Summary
This R markup document shows training and validation of a sample class prediction model. The code below, along with its comments, should be self-explanatory.
library(jsonlite)
library(randomForest)
# read the training data set 'D' for the class prediction model:
url = 'https://archive.ics.uci.edu/ml/machine-learning-databases/iris/iris.data'
D = read.csv(url,header=F)
names(D)[5]='label'
# train the model
set.seed(123)
model <- randomForest(label ~ ., data=D, na.action=na.omit)
# print performance metrics incl. its estimated out-of-sample (OOB) error rate:
model
##
## Call:
## randomForest(formula = label ~ ., data = D, na.action = na.omit)
## Type of random forest: classification
## Number of trees: 500
## No. of variables tried at each split: 2
##
## OOB estimate of error rate: 4%
## Confusion matrix:
## Iris-setosa Iris-versicolor Iris-virginica class.error
## Iris-setosa 50 0 0 0.00
## Iris-versicolor 0 47 3 0.06
## Iris-virginica 0 3 47 0.06
# prepare the validation test set 'V'
V = fromJSON('example.json')
V = na.omit(V)
VI = as.data.frame(t(simplify2array(V$info)))

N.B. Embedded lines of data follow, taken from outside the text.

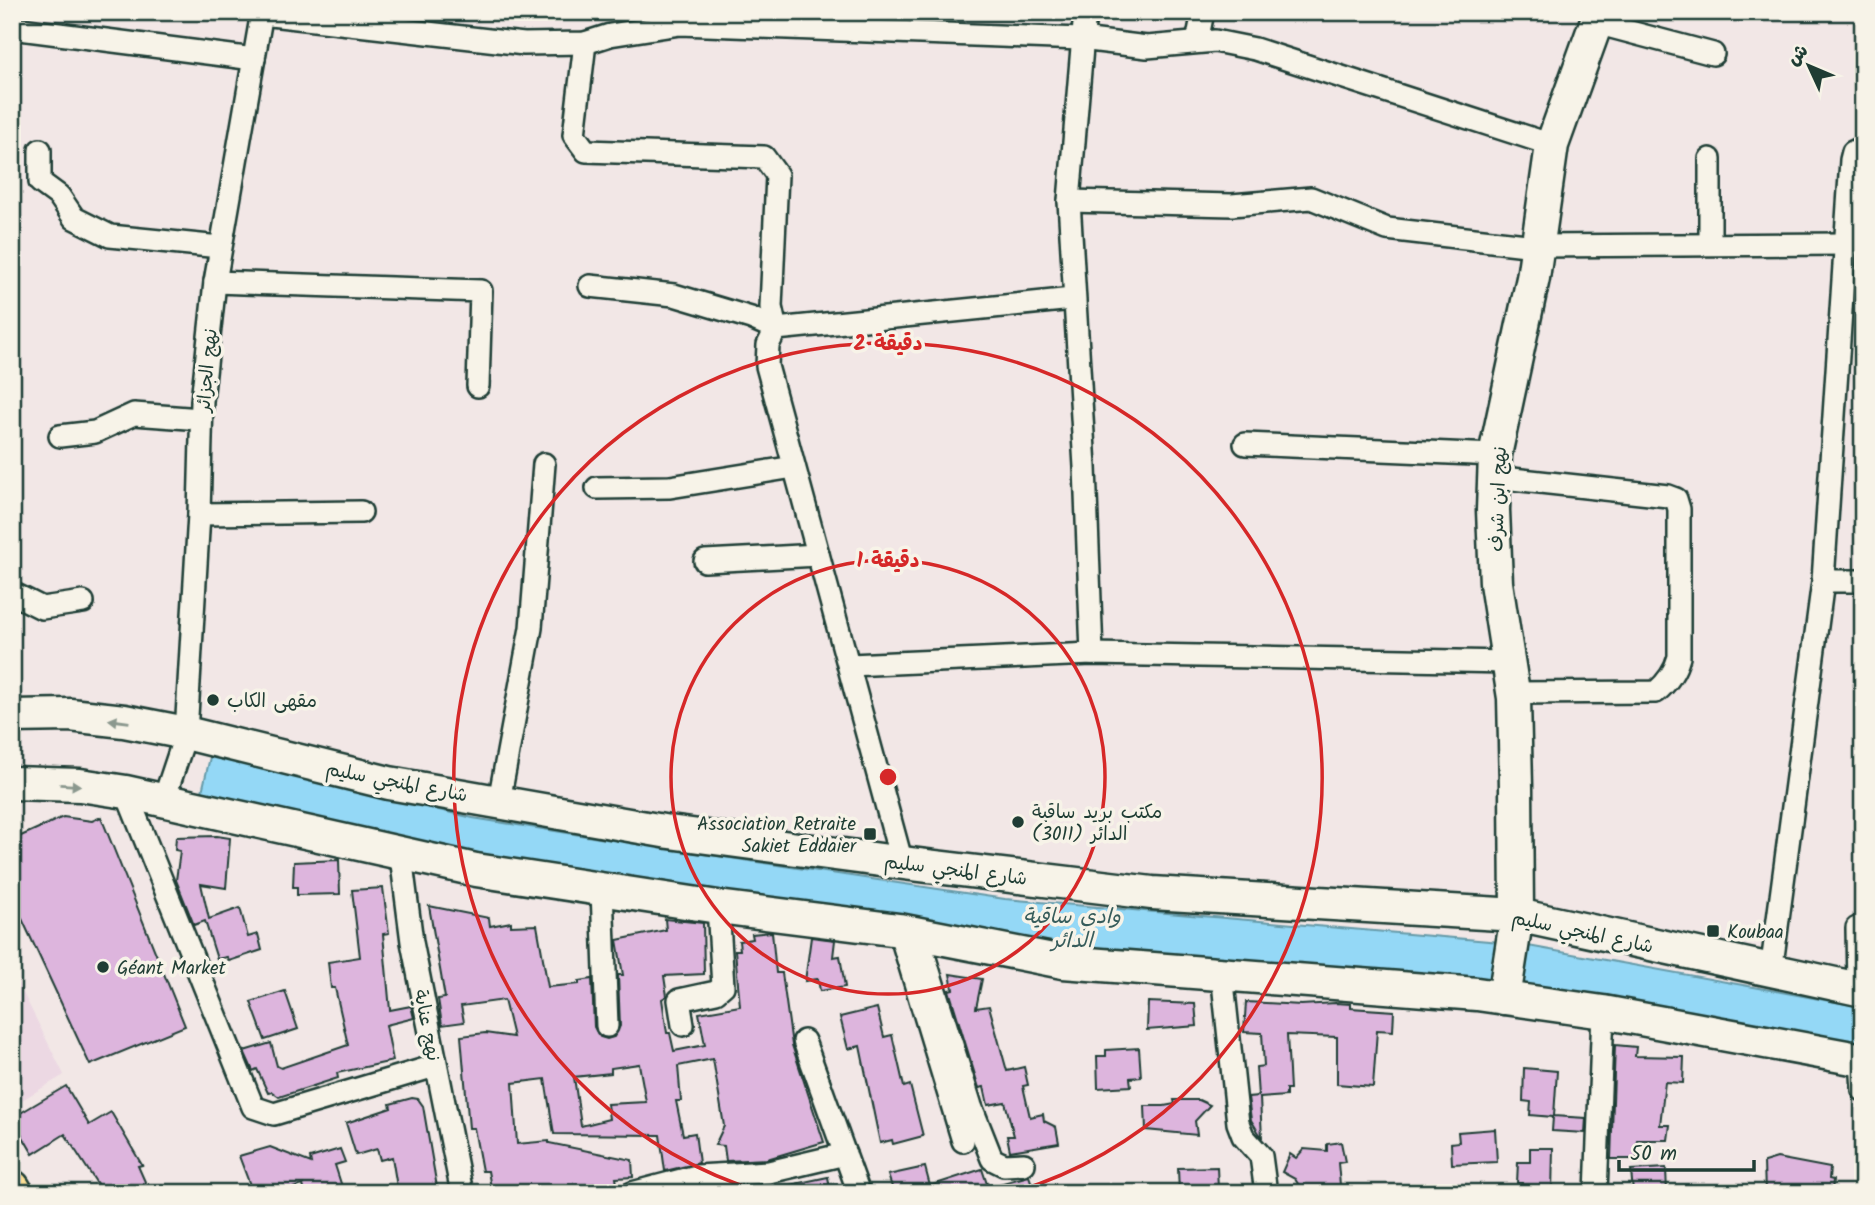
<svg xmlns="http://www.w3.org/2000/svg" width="1875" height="1205" viewBox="0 0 1875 1205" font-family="Kalam,'Playpen Sans Arabic',sans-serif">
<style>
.built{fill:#ecd8e3}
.water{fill:#94d8f6;stroke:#659aa8;stroke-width:2}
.building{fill:#ddb5dd;stroke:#1f3d34;stroke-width:2;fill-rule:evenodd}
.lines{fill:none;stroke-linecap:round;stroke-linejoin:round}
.street-casing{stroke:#1f3d34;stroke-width:26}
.secondary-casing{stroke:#1f3d34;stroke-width:37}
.primary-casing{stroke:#1f3d34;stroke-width:40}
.street{stroke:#f7f3e8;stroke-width:21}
.secondary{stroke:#f7f3e8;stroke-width:32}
.primary{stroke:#fbdf96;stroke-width:35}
.oneway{fill:#8b988e}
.ring{fill:none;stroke:#d62828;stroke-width:3.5}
.poi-dot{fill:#1f3d34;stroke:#f7f3e8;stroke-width:2.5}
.labels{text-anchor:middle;stroke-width:7;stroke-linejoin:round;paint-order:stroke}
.street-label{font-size:19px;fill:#1f3d34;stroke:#f7f3e8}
.poi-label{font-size:19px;fill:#1f3d34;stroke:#f7f3e8;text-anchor:start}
.water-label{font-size:21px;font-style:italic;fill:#365c5b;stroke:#f7f3e8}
.centre{fill:#d62828;stroke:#f7f3e8;stroke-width:3.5}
.ring-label{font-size:21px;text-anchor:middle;font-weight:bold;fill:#d62828;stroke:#f7f3e8;stroke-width:7;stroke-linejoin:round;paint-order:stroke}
</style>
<rect width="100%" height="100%" fill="#f2e7e6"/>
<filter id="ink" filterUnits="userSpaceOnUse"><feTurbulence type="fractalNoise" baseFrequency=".0143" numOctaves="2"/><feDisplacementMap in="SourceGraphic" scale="14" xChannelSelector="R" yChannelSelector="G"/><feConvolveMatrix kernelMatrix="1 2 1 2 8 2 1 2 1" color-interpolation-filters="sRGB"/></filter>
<g filter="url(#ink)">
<polygon class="built" points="12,971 64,1075 12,1106"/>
<polygon class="water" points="211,753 270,770 473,818 637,844 1005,899 1512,943 1863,1007 1863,1049 1076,951 467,860 201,796"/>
<g class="building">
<polygon points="63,817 92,821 101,817 185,1026 90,1065 16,906 12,907 12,840"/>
<polygon points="217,836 230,838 226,888 201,884 209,919 240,908 248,937 258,934 262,950 229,961 227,957 217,959 205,921 194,925 176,880 180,851 175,850 176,837"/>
<polygon points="339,860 340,894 297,895 297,887 293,887 294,862"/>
<polygon points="383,888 389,933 383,934 390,1010 411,1006 414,1018 386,1025 393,1061 337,1073 338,1078 279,1097 272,1092 268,1093 257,1069 253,1071 244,1051 271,1043 277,1066 281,1068 348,1045 335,988 331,988 328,962 360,957 352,890"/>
<path d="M 429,906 L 489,918 L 490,926 L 511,922 L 511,926 L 537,925 L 548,987 L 579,984 L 579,981 L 592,979 L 594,1027 L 600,1037 L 607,1039 L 614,1037 L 620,1026 L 618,975 L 623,975 L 617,940 L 666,930 L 665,919 L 703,923 L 704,974 L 664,976 L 667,996 L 662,999 L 667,1033 L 670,1033 L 674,1051 L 705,1045 L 699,1013 L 740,1006 L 735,950 L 740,950 L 739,941 L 753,939 L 752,934 L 772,932 L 776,973 L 782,973 L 792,1045 L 824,1142 L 767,1159 L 726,1161 L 724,1146 L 715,1145 L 724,1126 L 713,1059 L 678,1066 L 681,1101 L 676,1101 L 683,1135 L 695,1133 L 699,1163 L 665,1171 L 660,1135 L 554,1134 L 545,1079 L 513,1083 L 517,1144 L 549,1141 L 549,1143 L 632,1160 L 633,1177 L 616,1178 L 618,1189 L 608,1193 L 492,1193 L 488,1171 L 482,1171 L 474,1128 L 469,1128 L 461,1036 L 485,1033 L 513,1037 L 504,1000 L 461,1006 L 464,1022 L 442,1025 L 438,999 L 445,998 ZM 639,1064 L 646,1102 L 607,1104 L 609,1119 L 581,1126 L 574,1077 L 611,1073 L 611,1068 Z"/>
<polygon points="811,937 835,940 833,957 840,956 845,987 820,991 818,979 805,981"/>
<polygon points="950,974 982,979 976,1008 989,1006 1007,1071 1024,1067 1028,1085 1023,1086 1030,1117 1043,1114 1044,1121 1056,1127 1059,1143 1010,1151 1007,1136 1014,1136 1005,1102 988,1105 984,1087 979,1088 949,990 953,989"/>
<polygon points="285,991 298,1029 265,1040 251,1002"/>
<polygon points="1148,1002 1195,1004 1197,1026 1147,1030"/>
<polygon points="1246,1002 1301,1005 1336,1003 1351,1004 1351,1008 1394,1011 1393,1031 1377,1030 1373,1087 1337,1084 1337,1037 1287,1035 1290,1089 1286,1089 1286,1096 1260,1098 1262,1138 1251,1120 1248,1097 1258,1096 1256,1067 1264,1066 1262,1033 1244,1032"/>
<polygon points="877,1008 884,1037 892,1035 904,1087 910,1085 923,1136 893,1144 892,1140 880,1143 860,1046 848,1049 840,1017"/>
<polygon points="1615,1045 1636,1047 1635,1056 1684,1057 1683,1083 1665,1082 1660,1125 1670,1125 1668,1140 1637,1140 1637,1159 1611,1159"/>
<polygon points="1139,1048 1141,1077 1130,1078 1131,1086 1098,1088 1097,1056 1106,1056 1106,1050"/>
<polygon points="1524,1068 1557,1071 1554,1116 1586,1118 1585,1133 1552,1131 1553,1117 1530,1115 1531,1102 1523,1101"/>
<polygon points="66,1086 89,1125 111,1112 142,1165 138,1166 150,1193 103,1193 65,1134 33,1154 12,1118"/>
<polygon points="412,1098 418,1099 423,1106 438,1193 398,1193 392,1157 380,1160 377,1149 356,1155 346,1123 391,1108 390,1104"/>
<polygon points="1174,1100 1199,1100 1210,1105 1195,1121 1197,1135 1146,1130 1145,1106 1164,1106 1175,1104"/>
<polygon points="1495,1129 1497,1162 1452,1164 1451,1143 1459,1142 1458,1132"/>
<polygon points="1341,1142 1345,1162 1338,1163 1340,1185 1326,1186 1325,1191 1303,1192 1295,1179 1282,1172 1290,1154 1296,1158 1304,1149 1327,1151 1327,1144"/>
<polygon points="270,1147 311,1163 310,1158 340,1149 345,1162 335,1165 344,1193 305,1193 303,1185 276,1193 253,1193 239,1156"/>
<polygon points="1530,1148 1553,1148 1552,1193 1522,1193 1522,1183 1517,1183 1518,1162 1530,1162"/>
<polygon points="1777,1158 1830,1168 1829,1179 1833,1180 1832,1193 1765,1193 1764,1162"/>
<polygon points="925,1167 930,1186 982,1169 988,1187 1029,1176 1035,1193 894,1193 888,1175"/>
<polygon points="1217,1167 1218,1189 1215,1189 1215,1193 1179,1193 1178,1168"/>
<polygon points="1666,1168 1667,1193 1633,1193 1631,1170"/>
<polygon points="828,1177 831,1193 786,1193 785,1186"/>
</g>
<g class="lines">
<defs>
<g id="street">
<polyline points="1085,12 1069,201 1085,467 1092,654"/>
<polyline points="262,14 524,44 585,43 610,35 680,24 1081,39 1147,47 1215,41 1255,49 1552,145"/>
<polyline points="1596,23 1713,54"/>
<polyline points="12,28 254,59"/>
<polyline points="1197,42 1203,12"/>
<polyline points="585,43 574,135 586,151 764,157 777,175 771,307 776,329 768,345 767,366 902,863"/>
<polyline points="40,150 40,182 59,196 74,218 110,236 220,247"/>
<polyline points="1710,159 1710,243"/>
<polyline points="1069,201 1232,205 1311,198 1387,229 1535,246 1846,244"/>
<polyline points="215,282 481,291 478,386"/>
<polyline points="590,286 674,295 751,318 776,329 1073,299"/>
<polyline points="60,436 95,432 134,414 201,419"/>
<polyline points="1245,444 1495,455"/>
<path d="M 1494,477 L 1668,496 L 1676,499 L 1679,509 L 1679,657 C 1675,672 1668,682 1656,692 L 1513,693"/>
<polyline points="597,488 670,487 794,467"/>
<polyline points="199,514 361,512"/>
<polyline points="705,561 818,555"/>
<polyline points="1823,581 1863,581"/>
<polyline points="12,593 42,608 83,602"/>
<polyline points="850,665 1092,654 1508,662"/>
<polyline points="126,792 253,1107 274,1114 435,1066"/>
<polyline points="164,799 186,733 199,514 202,401 215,282 262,12"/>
<polyline points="499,801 531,628 544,464"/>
<polyline points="401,856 412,942 462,1193"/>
<polyline points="602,890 607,1026"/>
<polyline points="899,930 963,1141"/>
<polyline points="918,936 971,1106 992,1159 1004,1165 1024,1164"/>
<polyline points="1771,972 1823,581 1851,160 1853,152 1863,147"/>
<polyline points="1222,973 1238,1123 1243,1136 1261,1156 1266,1193"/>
<polyline points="1858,989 1857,928 1863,926"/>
<polyline points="683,1025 679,1000 716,992 723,986 718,907"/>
<polyline points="804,1041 859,1193"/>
<polyline points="1861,1060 1863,1090"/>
<polyline points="632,1193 697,1176 769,1172 845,1154"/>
<polyline points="1596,1193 1603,1012"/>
</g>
<g id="secondary">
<polyline points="12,716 70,715 124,721 186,733 389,783 669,832 911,864 1152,893 1517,915 1863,990"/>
<polyline points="12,783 80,785 126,792 476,870 718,907 899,930 1063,962 1477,994 1603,1012 1863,1060"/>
<polyline points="1504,998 1517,915 1516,787 1514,698 1496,583 1493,510 1495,455 1533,278 1552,145 1600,12"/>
</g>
<polyline id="primary" points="12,1188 15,1193"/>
</defs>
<use href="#street" class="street-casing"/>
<use href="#secondary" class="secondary-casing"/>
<use href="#primary" class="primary-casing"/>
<use href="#street" class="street"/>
<use href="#secondary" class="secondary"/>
<use href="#primary" class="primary"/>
</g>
<defs><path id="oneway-solid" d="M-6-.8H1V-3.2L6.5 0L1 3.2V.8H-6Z" transform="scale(1.75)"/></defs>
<g class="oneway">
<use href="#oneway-solid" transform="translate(119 721) rotate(-172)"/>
<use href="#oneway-solid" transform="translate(70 785) rotate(3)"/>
</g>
</g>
<g class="ring">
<circle cx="888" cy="777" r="217"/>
<path d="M761 1192A434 434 0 1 1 1015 1192"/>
</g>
<g class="poi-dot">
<circle cx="213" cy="700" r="7"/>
<circle cx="1018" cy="822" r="7"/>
<rect x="863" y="827" width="14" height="14" rx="3.5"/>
<rect x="1706" y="924" width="14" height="14" rx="3.5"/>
<circle cx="103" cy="967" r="7"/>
</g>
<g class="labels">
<g class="street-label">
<text transform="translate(206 370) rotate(-85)" y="7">نهج الجزائر</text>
<text transform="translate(1497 499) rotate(-88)" y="7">نهج ابن شرف</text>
<text transform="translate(397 781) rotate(11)" y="7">شارع المنجي سليم</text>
<text transform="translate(956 869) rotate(7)" y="7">شارع المنجي سليم</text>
<text transform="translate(1583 931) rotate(12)" y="7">شارع المنجي سليم</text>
<text transform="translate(428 1025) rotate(79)" y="7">نهج عنابة</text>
</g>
<g class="poi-label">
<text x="227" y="707">مقهى الكاب</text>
<text x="1032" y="818">مكتب بريد ساقية<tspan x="1032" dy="22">الدائر (3011)</tspan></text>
<text x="856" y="830" text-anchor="end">Association Retraite<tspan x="856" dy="22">Sakiet Eddaier</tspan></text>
<text x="1727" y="938">Koubaa</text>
<text x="117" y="974">Géant Market</text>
</g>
<g class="water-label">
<text x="1072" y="923">وادي ساقية<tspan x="1072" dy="24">الدائر</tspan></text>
</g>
</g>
<circle cx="888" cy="777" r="10" class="centre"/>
<g class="ring-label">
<text x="888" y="350">2 دقيقة</text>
<text x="888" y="567">1 دقيقة</text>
</g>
<rect width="1875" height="1205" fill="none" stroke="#f7f3e8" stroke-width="42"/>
<rect x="21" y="21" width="1833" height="1163" fill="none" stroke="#1f3d34" stroke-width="2.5" filter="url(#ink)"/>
<g transform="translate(1809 66) rotate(314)" stroke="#f7f3e8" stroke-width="5" paint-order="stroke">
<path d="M0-5L12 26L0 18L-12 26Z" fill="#1f3d34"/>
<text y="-10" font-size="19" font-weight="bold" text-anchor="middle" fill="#1f3d34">ش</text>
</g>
<path d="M1619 1160v10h135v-10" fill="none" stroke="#1f3d34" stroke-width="3.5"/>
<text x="1630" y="1160" font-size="21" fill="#1f3d34" stroke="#f7f3e8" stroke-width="5" paint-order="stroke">50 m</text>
</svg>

names(VI) = c('V1','V2','V3','V4')
V$info = NULL
V$id = NULL
VL = factor(V$label)
V$label = NULL
V = cbind(V,VI)
V = na.omit(V) # the predictors V and corresponding labels VL to be used for validating the model
P = predict(model,V)
PL = as.factor(as.numeric(P)-1)
# predict labels of V using model, and compare against VL:
accuracy = sum(PL==VL)/length(VL)
# accuracy in range 0..1:
print(accuracy)
## [1] 1
What’s next
Obviously, what’s shown above is very basic use of R. The challenges include:
classifying samples from streaming data sources,
continuously training the prediction model based on actual species labels of the samples classified by it, and
providing an API for using such streaming and on-line learning object classifier.